Banks Consider Risks in Financing Coal Plants

Mark BrownsteinThis post is by Mark Brownstein, Managing Director of Business Partnerships at Environmental Defense.

A little over a year ago, Environmental Defense, the Natural Resources Defense Council (NRDC), and Ceres sent a letter to the three lead banks financing the TXU deal we helped broker. We said the banks no longer could ignore CO2 in their investment decisions.

Today we are seeing the culmination of this effort. The three banks – Citigroup, J.P. Morgan Chase, and Morgan Stanley – have announced that they will require utilities seeking financing to prove the new plants would be economically viable under an expected federal cap on greenhouse gas emissions.

This will make it much harder for utilities to build conventional coal plants.

The banks, in consultation with Environmental Defense, NRDC, and some leading power companies, developed three Carbon Principles to manage the risk in financing utilities:

The Carbon Principles:

  • Energy efficiency. The banks will encourage clients to invest in cost-effective demand reduction through energy efficiency. Demand reduction will be considered in financing new fossil fuel generation.
  • Renewable and low-carbon energy technologies. The banks will encourage clients to invest in cost-effective renewable energy and distributed technologies. Production increases from renewable and low-carbon energy generation will be considered in financing new fossil fuel generation.
  • Risks in fossil fuel generation. Due to evolving climate policy, investing in CO2-emitting fossil fuel generation entails uncertain financial, regulatory, and environmental liability risks – for example, the cost of purchasing carbon credits. Banks will assess and reflect these risks in financing new fossil fuel generation.

In addition to the Principles, the consortium has developed an Enhanced Due Diligence framework to help lenders better understand and evaluate the carbon risks associated with coal plant investments.
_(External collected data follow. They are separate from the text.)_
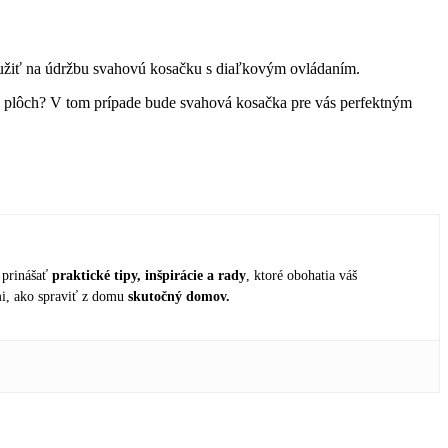
 použiť na údržbu svahovú kosačku s diaľkovým ovládaním.
h plôch? V tom prípade bude svahová kosačka pre vás perfektným
 prinášať
praktické tipy, inšpirácie a rady
, ktoré obohatia váš
mi, ako spraviť z domu
skutočný domov.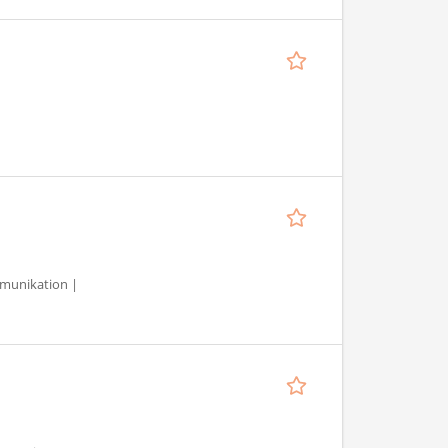
ommunikation |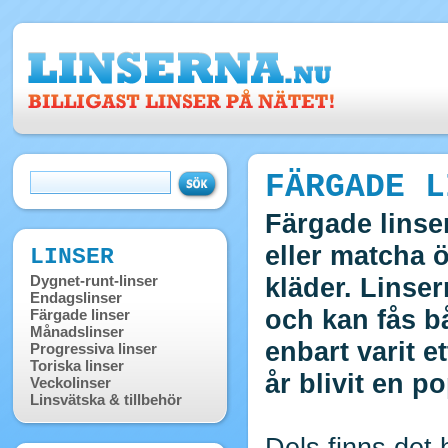
FÄRGADE L
Färgade linse
eller matcha ö
LINSER
Dygnet-runt-linser
kläder. Linse
Endagslinser
och kan fås b
Färgade linser
Månadslinser
enbart varit e
Progressiva linser
Toriska linser
år blivit en 
Veckolinser
Linsvätska & tillbehör
Dels finns det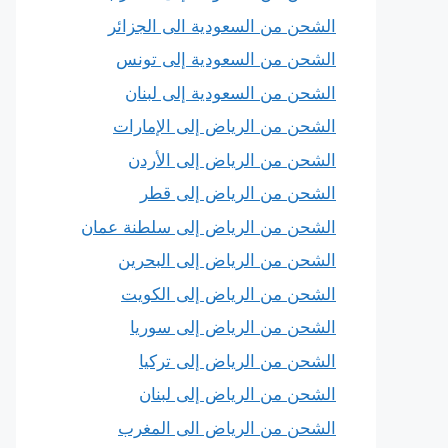
الشحن من السعودية الى الجزائر
الشحن من السعودية إلى تونس
الشحن من السعودية إلى لبنان
الشحن من الرياض إلى الإمارات
الشحن من الرياض إلى الأردن
الشحن من الرياض إلى قطر
الشحن من الرياض إلى سلطنة عمان
الشحن من الرياض إلى البحرين
الشحن من الرياض إلى الكويت
الشحن من الرياض إلى سوريا
الشحن من الرياض إلى تركيا
الشحن من الرياض إلى لبنان
الشحن من الرياض الى المغرب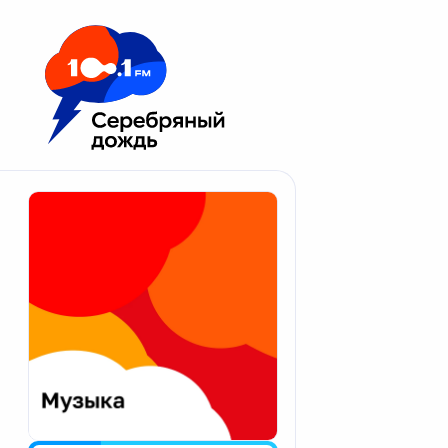
Москва 100.1 FM
Апатиты
Астрахань
Волгоград
Вологда
Екатеринбург
Иваново
Казань
Калининград
Калуга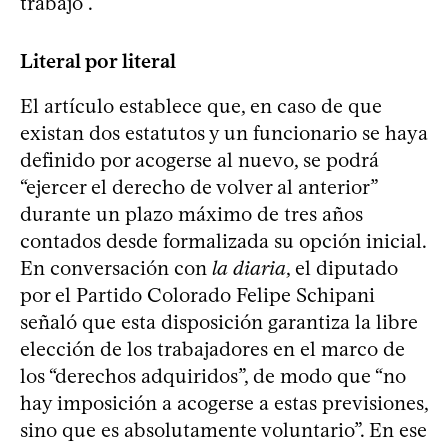
trabajo”.
Literal por literal
El artículo establece que, en caso de que
existan dos estatutos y un funcionario se haya
definido por acogerse al nuevo, se podrá
“ejercer el derecho de volver al anterior”
durante un plazo máximo de tres años
contados desde formalizada su opción inicial.
En conversación con
la diaria
, el diputado
por el Partido Colorado Felipe Schipani
señaló que esta disposición garantiza la libre
elección de los trabajadores en el marco de
los “derechos adquiridos”, de modo que “no
hay imposición a acogerse a estas previsiones,
sino que es absolutamente voluntario”. En ese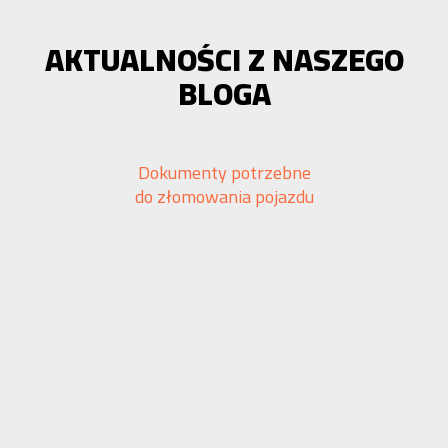
AKTUALNOŚCI Z NASZEGO
BLOGA
Dokumenty potrzebne
do złomowania pojazdu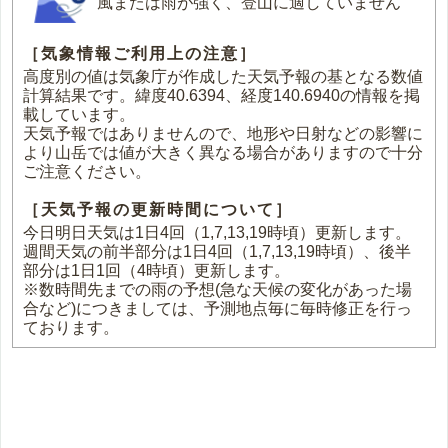
風または雨が強く、登山に適していません
［気象情報ご利用上の注意］
高度別の値は気象庁が作成した天気予報の基となる数値
計算結果です。緯度40.6394、経度140.6940の情報を掲
載しています。
天気予報ではありませんので、地形や日射などの影響に
より山岳では値が大きく異なる場合がありますので十分
ご注意ください。
［天気予報の更新時間について］
今日明日天気は1日4回（1,7,13,19時頃）更新します。
週間天気の前半部分は1日4回（1,7,13,19時頃）、後半
部分は1日1回（4時頃）更新します。
※数時間先までの雨の予想(急な天候の変化があった場
合など)につきましては、予測地点毎に毎時修正を行っ
ております。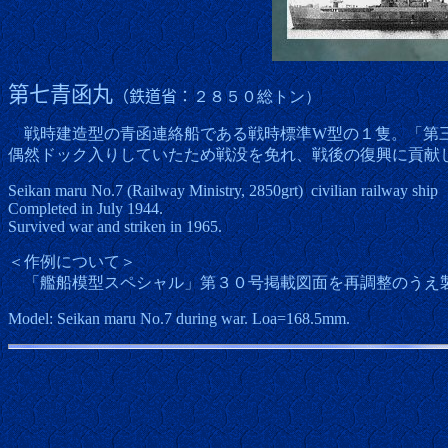
第七青函丸
（鉄道省：
２８５０総トン）
戦時建造型の青函連絡船である戦時標準W型の１隻。「第三
偶然ドック入りしていたため戦没を免れ、戦後の復興に貢献
Seikan maru No.7 (Railway Ministry, 2850grt)
civilian railway ship
Completed in July 1944.
Survived war and striken in 1965.
＜作例について＞
「艦船模型スペシャル」第３０号掲載図面を再調整のうえ製
Model: Seikan maru No.7 during war. Loa=168.5mm.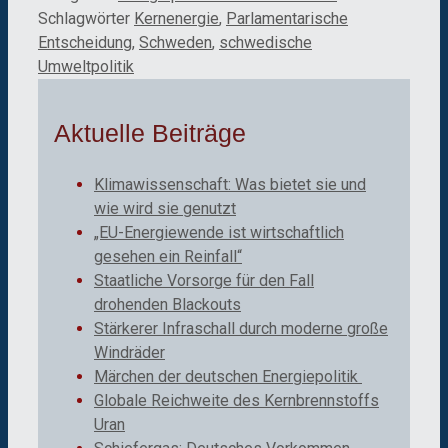
Schlagwörter
Kernenergie
,
Parlamentarische
Entscheidung
,
Schweden
,
schwedische
Umweltpolitik
Aktuelle Beiträge
Klimawissenschaft: Was bietet sie und
wie wird sie genutzt
„EU-Energiewende ist wirtschaftlich
gesehen ein Reinfall“
Staatliche Vorsorge für den Fall
drohenden Blackouts
Stärkerer Infraschall durch moderne große
Windräder
Märchen der deutschen Energiepolitik
Globale Reichweite des Kernbrennstoffs
Uran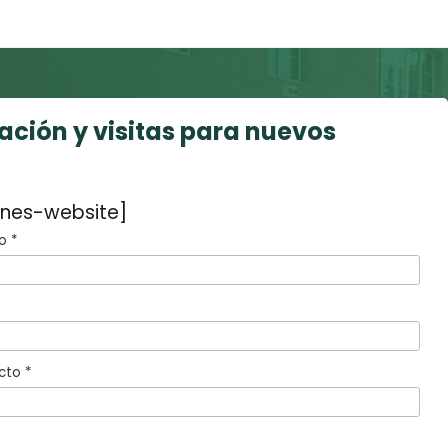
mación y visitas para nuevos
ones-website]
o *
cto *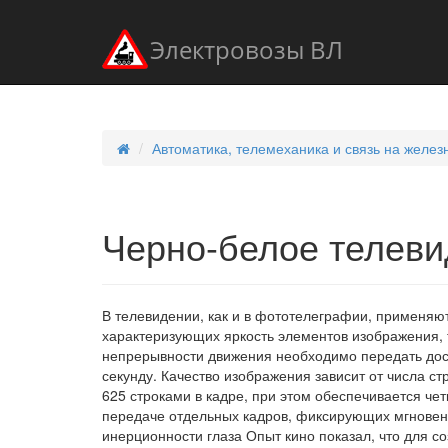
Электровозы ВЛ
Автоматика, телемеханика и связь на желе
Черно-белое телев
В телевидении, как и в фототелеграфии, применяю
характеризующих яркость элементов изображения, 
непрерывности движения необходимо передать дост
секунду. Качество изображения зависит от числа с
625 строками в кадре, при этом обеспечивается ч
передаче отдельных кадров, фиксирующих мгновен
инерционности глаза Опыт кино показал, что для 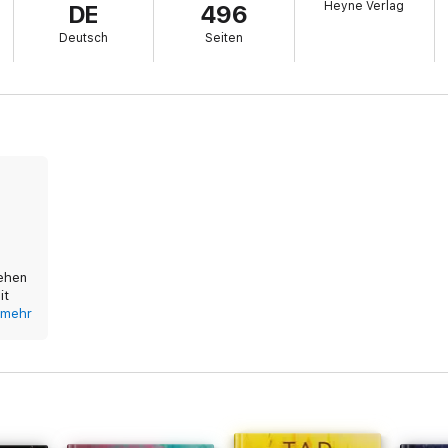
Heyne Verlag
DE
496
Deutsch
Seiten
gehen
it
f
mehr
Akten
t
y End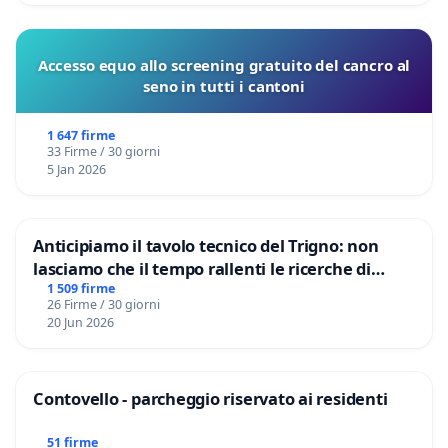
Accesso equo allo screening gratuito del cancro al
seno in tutti i cantoni
1 647 firme
33 Firme / 30 giorni
5 Jan 2026
Anticipiamo il tavolo tecnico del Trigno: non
lasciamo che il tempo rallenti le ricerche di
Domenico Racanati
1 509 firme
26 Firme / 30 giorni
20 Jun 2026
Contovello - parcheggio riservato ai residenti
51 firme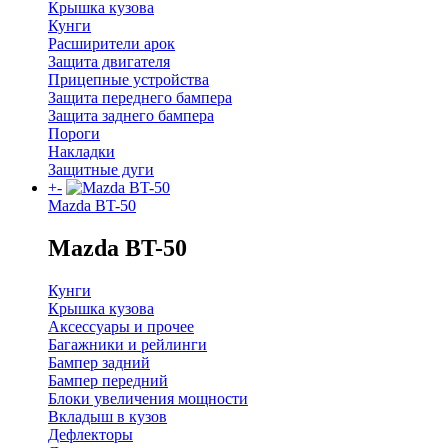
Крышка кузова
Кунги
Расширители арок
Защита двигателя
Прицепные устройства
Защита переднего бампера
Защита заднего бампера
Пороги
Накладки
Защитные дуги
+
-
Mazda BT-50
Mazda BT-50
Кунги
Крышка кузова
Аксессуары и прочее
Багажники и рейлинги
Бампер задний
Бампер передний
Блоки увеличения мощности
Вкладыш в кузов
Дефлекторы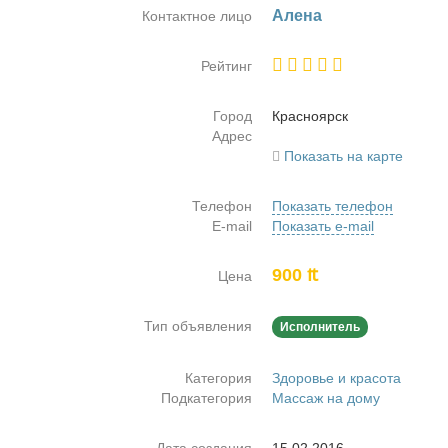
Але­на
Контактное лицо
Рейтинг
Город
Крас­но­ярск
Адрес
Показать на карте
Телефон
Показать телефон
E-mail
Показать e-mail
900 ₶
Цена
Тип объявления
Исполнитель
Категория
Здоровье и красота
Подкатегория
Массаж на дому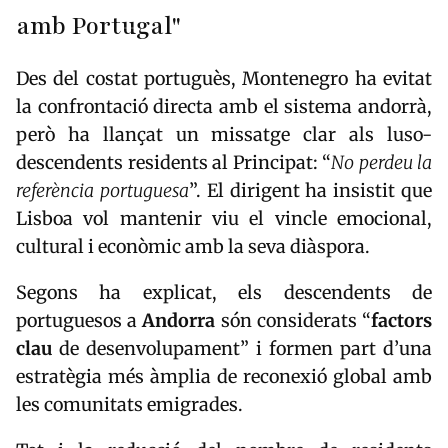
amb Portugal"
Des del costat portuguès, Montenegro ha evitat
la confrontació directa amb el sistema andorrà,
però ha llançat un missatge clar als luso-
descendents residents al Principat: “
No perdeu la
referència portuguesa
”. El dirigent ha insistit que
Lisboa vol mantenir viu el vincle emocional,
cultural i econòmic amb la seva diàspora.
Segons ha explicat, els descendents de
portuguesos a
Andorra
són considerats “
factors
clau
de desenvolupament” i formen part d’una
estratègia més àmplia de reconexió global amb
les comunitats emigrades.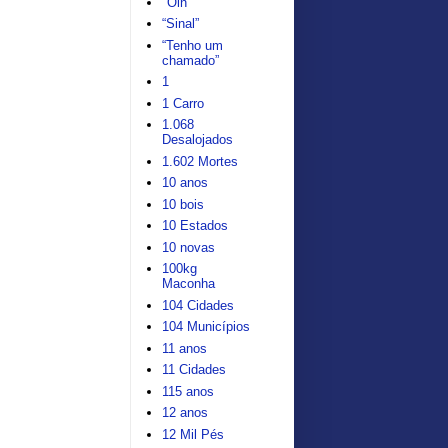
"Oin"
“Sinal”
“Tenho um
chamado”
1
1 Carro
1.068
Desalojados
1.602 Mortes
10 anos
10 bois
10 Estados
10 novas
100kg
Maconha
104 Cidades
104 Municípios
11 anos
11 Cidades
115 anos
12 anos
12 Mil Pés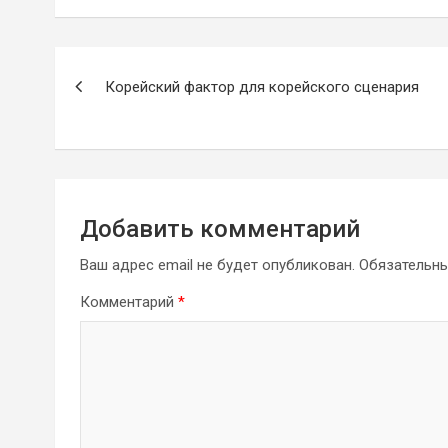
Навигация
Корейский фактор для корейского сценария
по
записям
Добавить комментарий
Ваш адрес email не будет опубликован.
Обязательн
Комментарий
*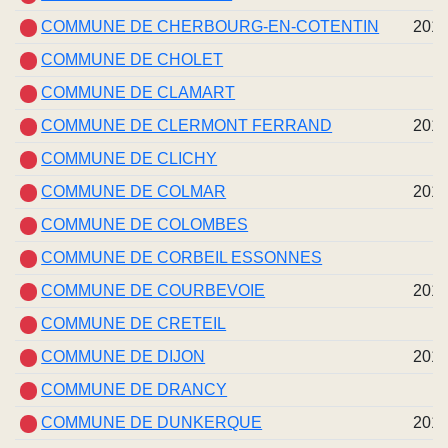
COMMUNE DE CHERBOURG-EN-COTENTIN
201
COMMUNE DE CHOLET
COMMUNE DE CLAMART
COMMUNE DE CLERMONT FERRAND
201
COMMUNE DE CLICHY
COMMUNE DE COLMAR
201
COMMUNE DE COLOMBES
COMMUNE DE CORBEIL ESSONNES
COMMUNE DE COURBEVOIE
201
COMMUNE DE CRETEIL
COMMUNE DE DIJON
201
COMMUNE DE DRANCY
COMMUNE DE DUNKERQUE
201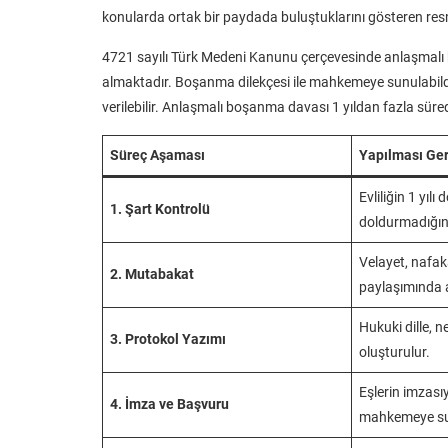
konularda ortak bir paydada buluştuklarını gösteren resmi
4721 sayılı Türk Medeni Kanunu çerçevesinde anlaşmalı 
almaktadır. Boşanma dilekçesi ile mahkemeye sunulabil
verilebilir. Anlaşmalı boşanma davası 1 yıldan fazla süredi
Süreç Aşaması
Yapılması Ge
Evliliğin 1 yılı
1. Şart Kontrolü
doldurmadığına
Velayet, nafak
2. Mutabakat
paylaşımında a
Hukuki dille, n
3. Protokol Yazımı
oluşturulur.
Eşlerin imzası
4. İmza ve Başvuru
mahkemeye su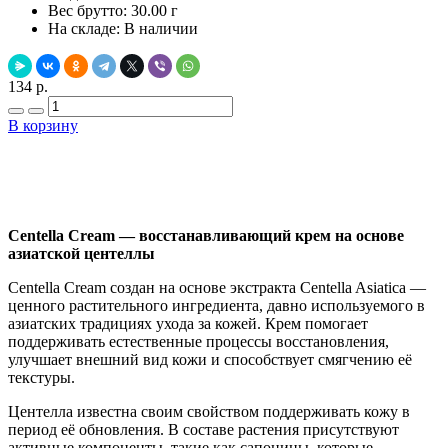
Вес брутто:
30.00 г
На складе:
В наличии
134 р.
В корзину
Добавить в закладки
Нашли дешевле ?
Centella Cream — восстанавливающий крем на основе
азиатской центеллы
Centella Cream создан на основе экстракта Centella Asiatica —
ценного растительного ингредиента, давно используемого в
азиатских традициях ухода за кожей. Крем помогает
поддерживать естественные процессы восстановления,
улучшает внешний вид кожи и способствует смягчению её
текстуры.
Центелла известна своим свойством поддерживать кожу в
период её обновления. В составе растения присутствуют
активные компоненты, такие как сапонины, которые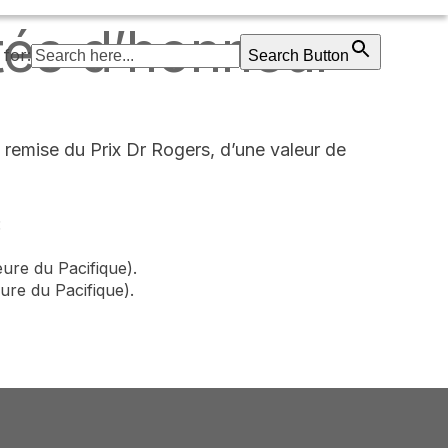
ités d’honneur
for:
Search Button
 remise du Prix Dr Rogers, d’une valeur de
:
eure du Pacifique).
ure du Pacifique).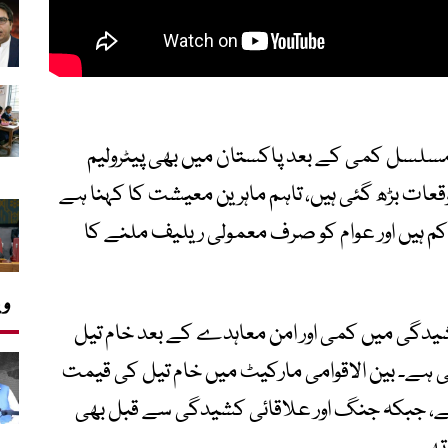
سلسل کمی کے بعد پاکستان میں بھی پیٹرولیم
ات بڑھ گئی ہیں، تاہم ماہرین معیشت کا کہنا ہے
م ہیں اور عوام کو صرف معمولی ریلیف ملنے کا
وی
کشیدگی میں کمی اور امن معاہدے کے بعد خام تیل
 ہے۔ بین الاقوامی مارکیٹ میں خام تیل کی قیمت
بیرل تک آ گئی ہے، جبکہ جنگ اور علاقائی کشیدگی سے قبل بھی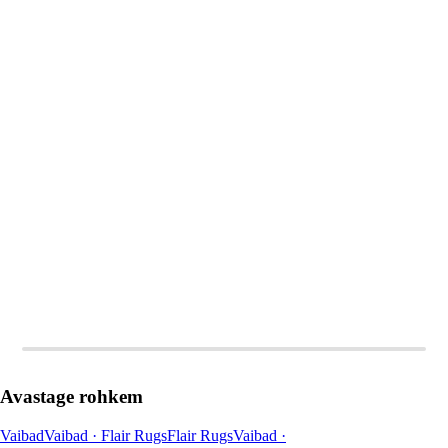
LISA OSTUKORVI
LISA OSTUKORVI
Avastage rohkem
Vaibad
Vaibad · Flair Rugs
Flair Rugs
Vaibad ·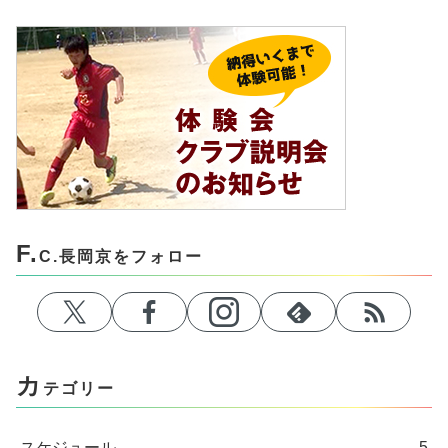
F.
C.長岡京をフォロー
カ
テゴリー
スケジュール
5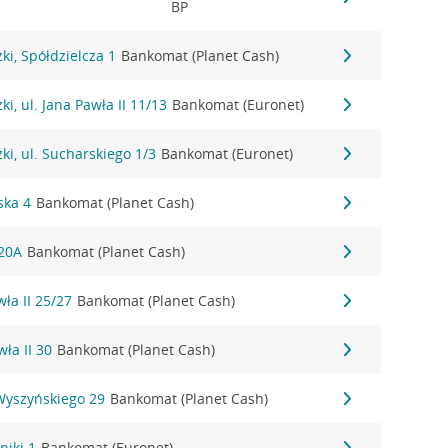
BP
i, Spółdzielcza 1
Bankomat (Planet Cash)
i, ul. Jana Pawła II 11/13
Bankomat (Euronet)
i, ul. Sucharskiego 1/3
Bankomat (Euronet)
ska 4
Bankomat (Planet Cash)
 20A
Bankomat (Planet Cash)
wła II 25/27
Bankomat (Planet Cash)
wła II 30
Bankomat (Planet Cash)
 Wyszyńskiego 29
Bankomat (Planet Cash)
niki 1
Bankomat (Euronet)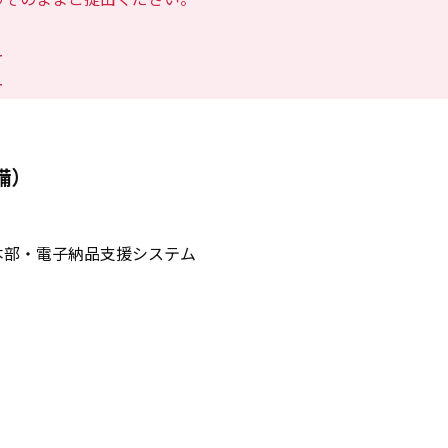
ー
ー
備）
本部・電子納品支援システム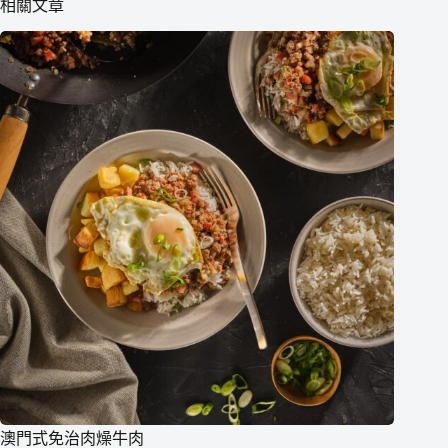
相關文章
澳門式免治肉燥牛肉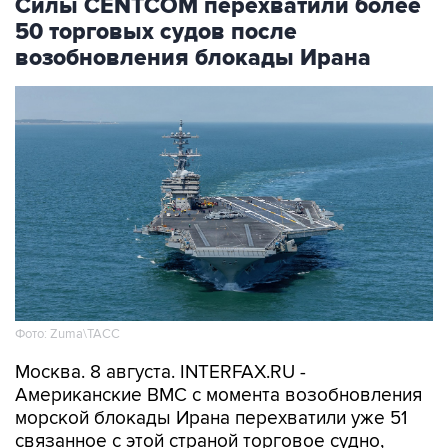
Силы CENTCOM перехватили более
50 торговых судов после
возобновления блокады Ирана
Фото: Zuma\ТАСС
Москва. 8 августа. INTERFAX.RU -
Американские ВМС с момента возобновления
морской блокады Ирана перехватили уже 51
связанное с этой страной торговое судно,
The Carbon Principles and Enhanced Due Diligence framework are a good first step in assessing electric generation options in light of the pressing need to substantially reduce national greenhouse gas pollution. But they are only a first step.

If the banks thoroughly implement the Enhanced Due Diligence process and act on their findings, we will see a change in the direction of investments. In fact, all financial institutions should be using these Carbon Principles and Enhanced Due Diligence framework.

But even if the Principles and framework become business-as-usual, we will not have gotten where we need to go. To stop global climate change, we must have federal legislation that caps carbon emissions.